Но, к сожалению, этот Зепп Траутвейн совсем не банкрот. Он не ползал на брюхе, и все же он не банкрот. Как раз наоборот, он взял верх, он, отставной профессор музыки, а с ним и Леа. Весь аппарат насилия семидесятимиллионного народа в конечном счете оказался не в силах отнять ягненка у бедняка. Семидесятимиллионный народ, несмотря на свои самолеты и своего фюрера, принужден выдать своего узника. Смешно. Противоречит разуму. И так легко удалось Траутвейну этого добиться. Он писал свою музыку, а левой рукой, мимоходом, вытащил из тюрьмы Фрицхена Беньямина, узника семидесятимиллионного народа. Зепп Траутвейн — Давид, а он, Визенер, — хвастливый Голиаф. Разгадан и отвергнут.

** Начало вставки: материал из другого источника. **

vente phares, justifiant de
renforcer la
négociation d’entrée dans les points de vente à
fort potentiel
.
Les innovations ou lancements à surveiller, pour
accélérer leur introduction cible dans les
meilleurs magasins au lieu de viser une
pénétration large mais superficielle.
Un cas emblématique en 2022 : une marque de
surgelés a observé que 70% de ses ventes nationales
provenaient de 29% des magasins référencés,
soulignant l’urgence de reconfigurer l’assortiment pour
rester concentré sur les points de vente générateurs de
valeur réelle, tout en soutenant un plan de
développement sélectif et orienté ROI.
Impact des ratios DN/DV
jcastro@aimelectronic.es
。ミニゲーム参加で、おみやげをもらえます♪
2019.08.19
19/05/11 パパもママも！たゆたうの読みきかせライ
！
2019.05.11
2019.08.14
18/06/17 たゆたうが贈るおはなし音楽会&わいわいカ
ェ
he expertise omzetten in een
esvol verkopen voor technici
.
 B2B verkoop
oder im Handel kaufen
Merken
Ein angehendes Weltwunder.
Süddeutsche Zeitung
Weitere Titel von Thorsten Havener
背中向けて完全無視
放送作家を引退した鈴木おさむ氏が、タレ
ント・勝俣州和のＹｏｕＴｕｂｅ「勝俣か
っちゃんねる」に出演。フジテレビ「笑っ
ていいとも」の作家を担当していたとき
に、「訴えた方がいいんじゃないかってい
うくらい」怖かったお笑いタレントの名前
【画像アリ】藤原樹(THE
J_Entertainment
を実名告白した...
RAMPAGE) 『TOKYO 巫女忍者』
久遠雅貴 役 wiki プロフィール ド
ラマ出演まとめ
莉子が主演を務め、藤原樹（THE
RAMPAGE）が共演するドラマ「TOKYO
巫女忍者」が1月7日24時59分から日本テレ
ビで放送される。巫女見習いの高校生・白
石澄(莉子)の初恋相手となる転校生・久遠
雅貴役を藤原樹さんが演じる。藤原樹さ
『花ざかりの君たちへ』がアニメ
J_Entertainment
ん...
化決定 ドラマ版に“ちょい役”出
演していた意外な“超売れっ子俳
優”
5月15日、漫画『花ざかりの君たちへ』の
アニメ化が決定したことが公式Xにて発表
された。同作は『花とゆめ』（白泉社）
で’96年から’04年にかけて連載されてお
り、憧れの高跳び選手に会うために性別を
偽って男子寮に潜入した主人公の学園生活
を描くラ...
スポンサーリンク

Визенер безостановочно ходит по своей прекрасной квартире, из комнаты в комнату, из кабинета в библиотеку, оттуда — в столовую. В библиотеке он против воли останавливается перед портретом Леа. Глупая улыбка? Никаких мыслей за этим гладким высоким лбом? О, еще какие мысли за ним, наглые, злонамеренные. А улыбка? И как только он до сих пор не видел, что эта едва заметная улыбка невообразимо высокомерна. И как вообще он столько времени терпел, чтобы этот наглый портрет вечно взирал на него сверху вниз? Леа вышвырнула его, а он по-прежнему терпит ее нахально улыбающийся портрет? С ума он сошел? Мазохист он?
— Нет, моя милая, я совсем не мазохист. Я велю снять ваш уважаемый портрет.
Арсен будет очень доволен: Арсену очень нравится все, что произошло у нас в последнее время. Арсен гордится нами и никогда не одобрял наши отношения с еврейкой.